## The task
Only one stretch of the data below is wanted: the lines from the one with "mug: present [1224,603,1322,726]" through the one with "pillow: none [585,629,630,658]", repeated exactly.

## Input
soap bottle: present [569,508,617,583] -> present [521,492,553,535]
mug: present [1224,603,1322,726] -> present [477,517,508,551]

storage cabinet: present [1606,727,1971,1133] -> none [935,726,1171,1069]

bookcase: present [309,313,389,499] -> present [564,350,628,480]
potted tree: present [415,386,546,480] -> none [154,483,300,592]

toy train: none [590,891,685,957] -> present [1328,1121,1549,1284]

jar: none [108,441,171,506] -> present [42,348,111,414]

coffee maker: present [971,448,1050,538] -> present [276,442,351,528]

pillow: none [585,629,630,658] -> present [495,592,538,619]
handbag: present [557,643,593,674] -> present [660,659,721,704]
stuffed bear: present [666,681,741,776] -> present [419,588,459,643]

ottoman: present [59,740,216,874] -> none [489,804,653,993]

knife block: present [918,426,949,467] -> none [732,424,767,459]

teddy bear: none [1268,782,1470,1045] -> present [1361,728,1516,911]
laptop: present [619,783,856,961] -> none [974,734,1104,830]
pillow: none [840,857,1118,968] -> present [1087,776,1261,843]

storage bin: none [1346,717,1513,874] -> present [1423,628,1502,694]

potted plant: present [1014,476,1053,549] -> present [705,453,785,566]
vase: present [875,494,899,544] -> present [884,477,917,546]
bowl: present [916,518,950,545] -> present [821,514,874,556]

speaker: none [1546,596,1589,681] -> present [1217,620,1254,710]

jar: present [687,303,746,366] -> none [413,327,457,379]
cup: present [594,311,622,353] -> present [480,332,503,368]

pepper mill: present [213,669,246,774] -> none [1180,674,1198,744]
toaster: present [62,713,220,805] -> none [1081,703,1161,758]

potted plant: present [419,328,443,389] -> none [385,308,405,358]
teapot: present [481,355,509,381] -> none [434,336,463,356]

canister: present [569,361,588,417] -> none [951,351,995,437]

## Answer to this task
mug: present [1224,603,1322,726] -> present [477,517,508,551]

storage cabinet: present [1606,727,1971,1133] -> none [935,726,1171,1069]

bookcase: present [309,313,389,499] -> present [564,350,628,480]
potted tree: present [415,386,546,480] -> none [154,483,300,592]

toy train: none [590,891,685,957] -> present [1328,1121,1549,1284]

jar: none [108,441,171,506] -> present [42,348,111,414]

coffee maker: present [971,448,1050,538] -> present [276,442,351,528]

pillow: none [585,629,630,658] -> present [495,592,538,619]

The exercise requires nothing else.